** THE TASK **
In the listing below, rewrite the lines from the line with "common name: Double-barred" up to and including the line with "scientific name: Yucca baccata", replacing "scientific name" with "binomial" and keeping everything else the same.

** SUPPLIED ENTRIES **
- - -

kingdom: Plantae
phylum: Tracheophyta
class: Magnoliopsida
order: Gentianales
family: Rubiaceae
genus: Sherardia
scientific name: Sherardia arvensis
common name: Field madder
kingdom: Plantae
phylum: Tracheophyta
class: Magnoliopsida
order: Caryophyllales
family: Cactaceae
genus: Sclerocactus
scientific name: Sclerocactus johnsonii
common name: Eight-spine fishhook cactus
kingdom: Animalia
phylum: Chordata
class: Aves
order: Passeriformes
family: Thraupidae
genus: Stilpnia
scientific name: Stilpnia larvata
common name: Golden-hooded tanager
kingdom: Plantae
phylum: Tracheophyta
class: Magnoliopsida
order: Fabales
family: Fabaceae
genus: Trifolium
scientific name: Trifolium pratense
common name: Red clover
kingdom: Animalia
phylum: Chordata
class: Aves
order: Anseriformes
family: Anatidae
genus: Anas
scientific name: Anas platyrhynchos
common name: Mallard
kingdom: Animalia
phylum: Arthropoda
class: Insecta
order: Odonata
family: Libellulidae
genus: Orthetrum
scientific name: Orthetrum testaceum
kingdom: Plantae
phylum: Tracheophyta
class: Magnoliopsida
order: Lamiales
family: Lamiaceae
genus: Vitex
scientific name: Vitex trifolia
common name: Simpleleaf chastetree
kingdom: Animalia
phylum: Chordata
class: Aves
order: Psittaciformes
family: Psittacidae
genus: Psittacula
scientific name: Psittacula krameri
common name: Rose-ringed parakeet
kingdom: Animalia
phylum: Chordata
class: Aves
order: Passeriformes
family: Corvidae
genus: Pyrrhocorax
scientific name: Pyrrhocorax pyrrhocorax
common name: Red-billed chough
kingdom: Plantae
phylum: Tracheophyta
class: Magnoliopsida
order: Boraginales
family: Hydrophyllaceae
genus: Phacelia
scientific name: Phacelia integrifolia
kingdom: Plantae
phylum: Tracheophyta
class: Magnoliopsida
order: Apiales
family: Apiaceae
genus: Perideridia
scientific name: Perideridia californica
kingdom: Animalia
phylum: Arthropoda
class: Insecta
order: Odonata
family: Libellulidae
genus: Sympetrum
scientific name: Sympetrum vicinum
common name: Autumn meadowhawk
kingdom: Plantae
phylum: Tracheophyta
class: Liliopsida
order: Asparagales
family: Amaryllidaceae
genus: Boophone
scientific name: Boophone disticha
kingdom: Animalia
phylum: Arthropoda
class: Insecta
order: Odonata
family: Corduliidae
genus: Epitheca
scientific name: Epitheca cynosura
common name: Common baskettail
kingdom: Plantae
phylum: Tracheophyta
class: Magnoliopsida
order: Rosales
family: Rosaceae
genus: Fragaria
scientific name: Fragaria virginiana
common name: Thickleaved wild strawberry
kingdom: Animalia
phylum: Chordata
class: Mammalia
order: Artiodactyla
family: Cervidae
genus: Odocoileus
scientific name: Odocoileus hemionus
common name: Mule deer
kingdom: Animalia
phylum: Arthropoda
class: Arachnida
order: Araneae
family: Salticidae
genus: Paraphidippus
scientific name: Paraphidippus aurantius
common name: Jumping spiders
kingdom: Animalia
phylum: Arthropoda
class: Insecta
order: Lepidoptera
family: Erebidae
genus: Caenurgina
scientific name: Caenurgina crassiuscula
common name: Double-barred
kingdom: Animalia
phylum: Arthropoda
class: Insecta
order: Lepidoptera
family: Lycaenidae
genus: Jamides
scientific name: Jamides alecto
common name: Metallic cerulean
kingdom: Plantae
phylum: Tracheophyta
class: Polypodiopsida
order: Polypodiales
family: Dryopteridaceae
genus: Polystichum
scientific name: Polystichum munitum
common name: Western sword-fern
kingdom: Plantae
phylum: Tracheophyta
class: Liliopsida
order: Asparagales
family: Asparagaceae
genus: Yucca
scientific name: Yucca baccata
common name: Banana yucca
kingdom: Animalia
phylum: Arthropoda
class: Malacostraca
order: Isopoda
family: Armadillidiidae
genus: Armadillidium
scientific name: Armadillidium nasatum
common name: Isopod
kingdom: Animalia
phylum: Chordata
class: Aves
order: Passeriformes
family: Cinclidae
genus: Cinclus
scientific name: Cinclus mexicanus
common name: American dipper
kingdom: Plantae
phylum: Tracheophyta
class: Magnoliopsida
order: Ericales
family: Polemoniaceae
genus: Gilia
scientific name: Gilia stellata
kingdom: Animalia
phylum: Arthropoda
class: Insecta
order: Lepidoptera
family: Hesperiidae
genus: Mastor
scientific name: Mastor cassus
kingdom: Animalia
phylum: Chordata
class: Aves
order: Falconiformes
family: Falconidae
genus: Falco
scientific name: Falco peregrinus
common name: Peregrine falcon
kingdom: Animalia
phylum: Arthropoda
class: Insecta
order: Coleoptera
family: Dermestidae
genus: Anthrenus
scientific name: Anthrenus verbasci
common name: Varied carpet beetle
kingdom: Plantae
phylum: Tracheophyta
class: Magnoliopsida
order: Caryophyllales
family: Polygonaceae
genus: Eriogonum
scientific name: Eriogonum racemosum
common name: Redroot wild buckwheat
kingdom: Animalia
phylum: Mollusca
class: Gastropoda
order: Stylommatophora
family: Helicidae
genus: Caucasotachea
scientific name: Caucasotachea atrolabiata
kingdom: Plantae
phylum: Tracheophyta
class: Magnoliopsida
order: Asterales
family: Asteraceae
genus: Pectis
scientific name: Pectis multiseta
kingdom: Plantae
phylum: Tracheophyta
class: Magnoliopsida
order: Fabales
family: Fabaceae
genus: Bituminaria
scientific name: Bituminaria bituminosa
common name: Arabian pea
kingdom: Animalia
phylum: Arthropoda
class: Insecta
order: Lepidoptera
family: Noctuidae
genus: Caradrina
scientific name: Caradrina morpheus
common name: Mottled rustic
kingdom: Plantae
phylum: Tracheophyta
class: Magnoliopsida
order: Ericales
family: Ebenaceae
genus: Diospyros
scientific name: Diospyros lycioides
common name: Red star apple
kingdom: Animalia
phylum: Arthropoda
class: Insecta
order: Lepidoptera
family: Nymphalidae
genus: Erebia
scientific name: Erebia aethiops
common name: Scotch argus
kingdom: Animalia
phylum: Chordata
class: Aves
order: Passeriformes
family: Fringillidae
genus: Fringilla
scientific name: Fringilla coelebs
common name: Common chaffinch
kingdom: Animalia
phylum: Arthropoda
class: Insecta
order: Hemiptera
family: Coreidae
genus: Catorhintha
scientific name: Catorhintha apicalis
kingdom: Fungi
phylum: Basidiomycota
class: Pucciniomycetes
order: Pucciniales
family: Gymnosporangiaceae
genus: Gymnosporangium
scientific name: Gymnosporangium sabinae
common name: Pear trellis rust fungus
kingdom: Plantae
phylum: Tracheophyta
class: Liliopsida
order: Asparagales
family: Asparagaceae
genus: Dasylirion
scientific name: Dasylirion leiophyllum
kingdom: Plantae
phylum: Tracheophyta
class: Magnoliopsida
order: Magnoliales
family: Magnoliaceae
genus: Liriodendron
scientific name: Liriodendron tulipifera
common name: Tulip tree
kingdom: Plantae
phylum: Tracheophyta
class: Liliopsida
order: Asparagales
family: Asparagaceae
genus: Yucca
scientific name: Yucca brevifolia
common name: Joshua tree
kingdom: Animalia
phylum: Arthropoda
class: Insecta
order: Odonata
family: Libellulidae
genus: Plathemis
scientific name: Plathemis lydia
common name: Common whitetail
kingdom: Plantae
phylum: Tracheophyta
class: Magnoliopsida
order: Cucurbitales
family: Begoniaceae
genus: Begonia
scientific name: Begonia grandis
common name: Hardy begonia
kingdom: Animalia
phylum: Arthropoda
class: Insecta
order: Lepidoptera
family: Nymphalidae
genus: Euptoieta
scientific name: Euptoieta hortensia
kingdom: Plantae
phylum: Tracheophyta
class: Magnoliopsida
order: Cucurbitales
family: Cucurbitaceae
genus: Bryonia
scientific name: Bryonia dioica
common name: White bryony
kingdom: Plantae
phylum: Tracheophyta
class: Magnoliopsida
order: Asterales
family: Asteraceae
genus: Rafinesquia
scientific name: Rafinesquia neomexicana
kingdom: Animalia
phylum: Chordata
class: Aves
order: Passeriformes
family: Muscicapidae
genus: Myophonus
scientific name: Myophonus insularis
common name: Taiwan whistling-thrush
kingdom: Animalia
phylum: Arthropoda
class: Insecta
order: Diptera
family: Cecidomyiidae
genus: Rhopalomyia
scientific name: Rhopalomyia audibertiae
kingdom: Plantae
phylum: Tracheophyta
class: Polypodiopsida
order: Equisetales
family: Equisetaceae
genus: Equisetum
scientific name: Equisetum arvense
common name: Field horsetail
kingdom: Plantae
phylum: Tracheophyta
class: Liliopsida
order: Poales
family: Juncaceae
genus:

- - -

** EXPECTED OUTPUT **
common name: Double-barred
kingdom: Animalia
phylum: Arthropoda
class: Insecta
order: Lepidoptera
family: Lycaenidae
genus: Jamides
binomial: Jamides alecto
common name: Metallic cerulean
kingdom: Plantae
phylum: Tracheophyta
class: Polypodiopsida
order: Polypodiales
family: Dryopteridaceae
genus: Polystichum
binomial: Polystichum munitum
common name: Western sword-fern
kingdom: Plantae
phylum: Tracheophyta
class: Liliopsida
order: Asparagales
family: Asparagaceae
genus: Yucca
binomial: Yucca baccata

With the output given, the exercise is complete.